De noite começou a gritar no quintal. Num dia sem dormir, como muitos outros, arrastou-se até fora de casa para sentir o ar, e de repente vê-se berrar. Os vizinhos assustaram-se e logo viraram-se para o outro lado para prosseguir o novelo do sono.
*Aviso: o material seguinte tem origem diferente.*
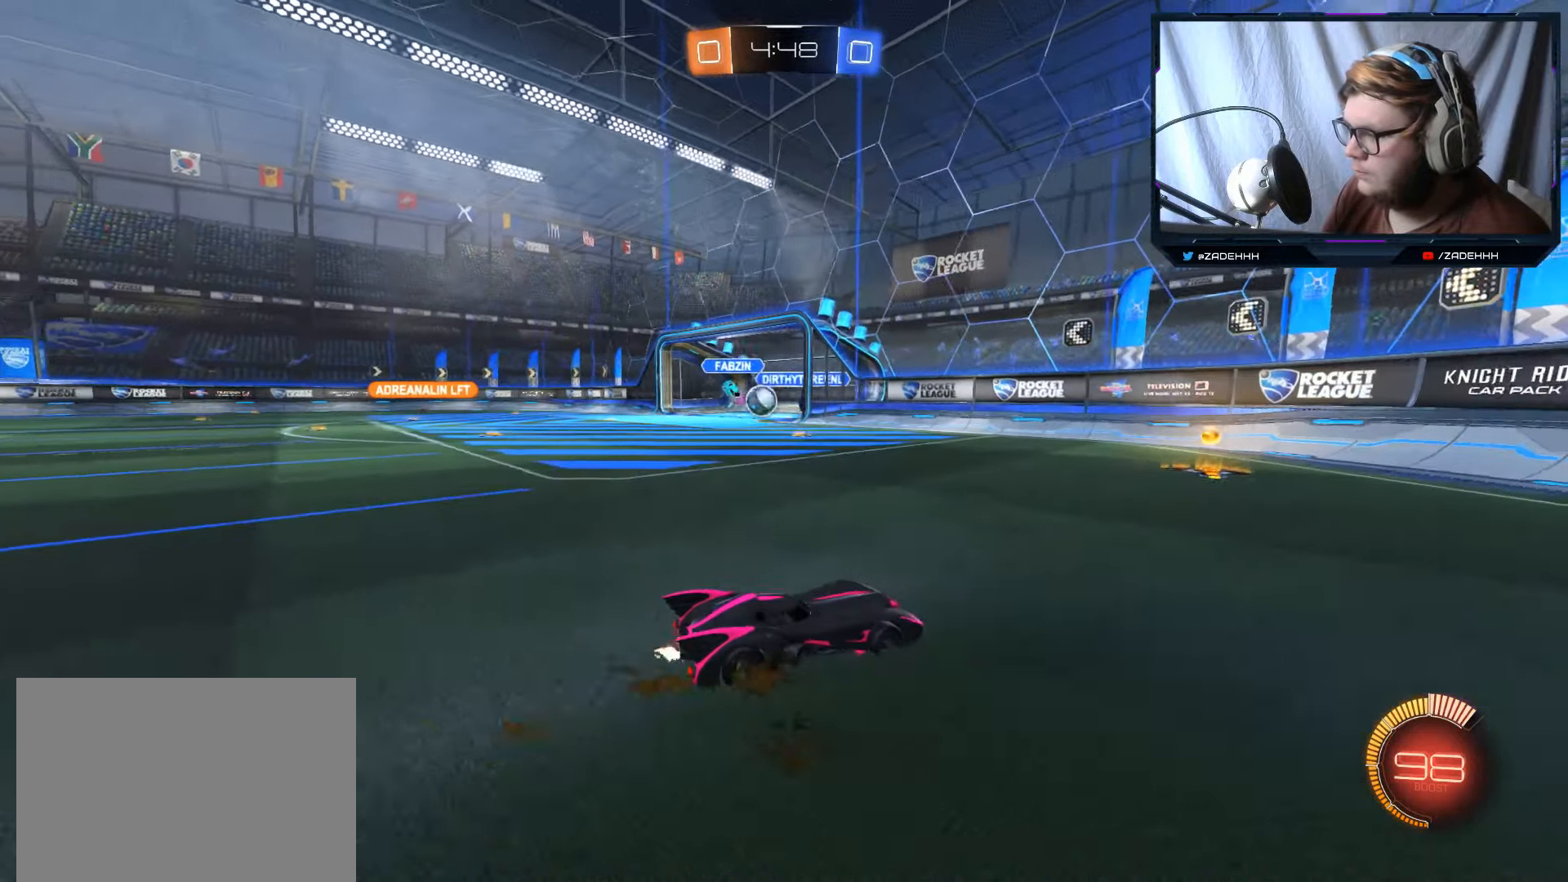
{"buttons": ["R2"], "left_stick": "left", "right_stick": "center", "events": [[467, "left_stick", "left"]]}
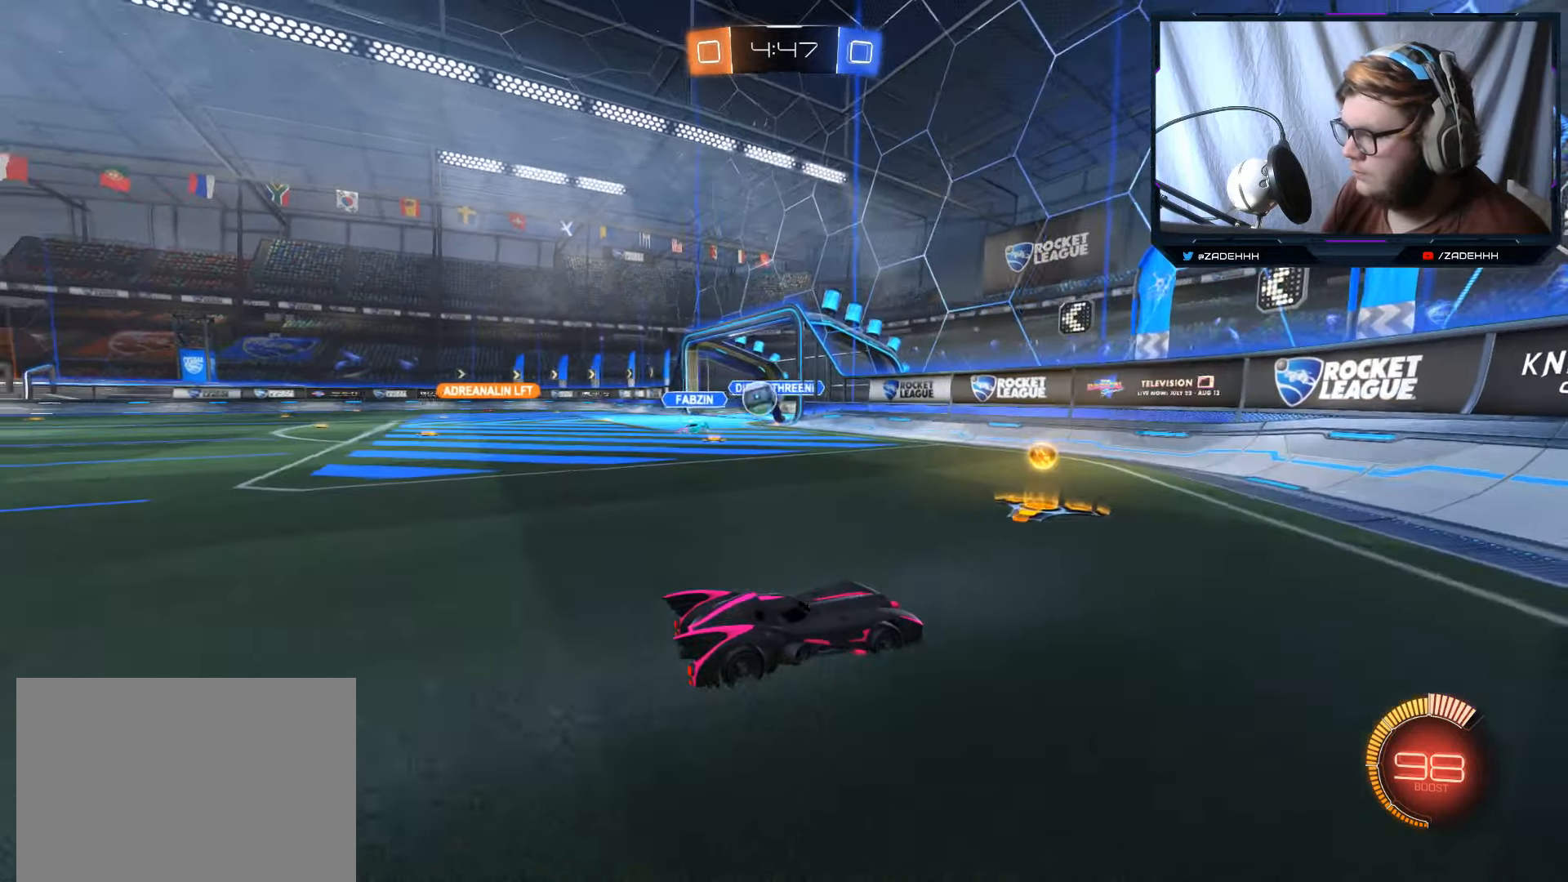
{"buttons": ["R2"], "left_stick": "left", "right_stick": "center", "events": []}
Violeta sentiu-se melhor e adormeceu num pestanejar depois de regressar à cama, vendo Luís olhá-la com ar de interrogação: gritaste? caíste? sim. magoaste-te? não, dorme, dorme, vamos dormir.
No dia seguinte e de novo sem sono, veio pé ante pé até ao quintal. De novo, o grito. De novo, o alívio. Olhando as petúnias entre cebolas e agriões, rodou nos calcanhares descalços e de novo a cama, branca, e também uma marca pequena de terra nos lençóis. Luís não acordou, até amanhã.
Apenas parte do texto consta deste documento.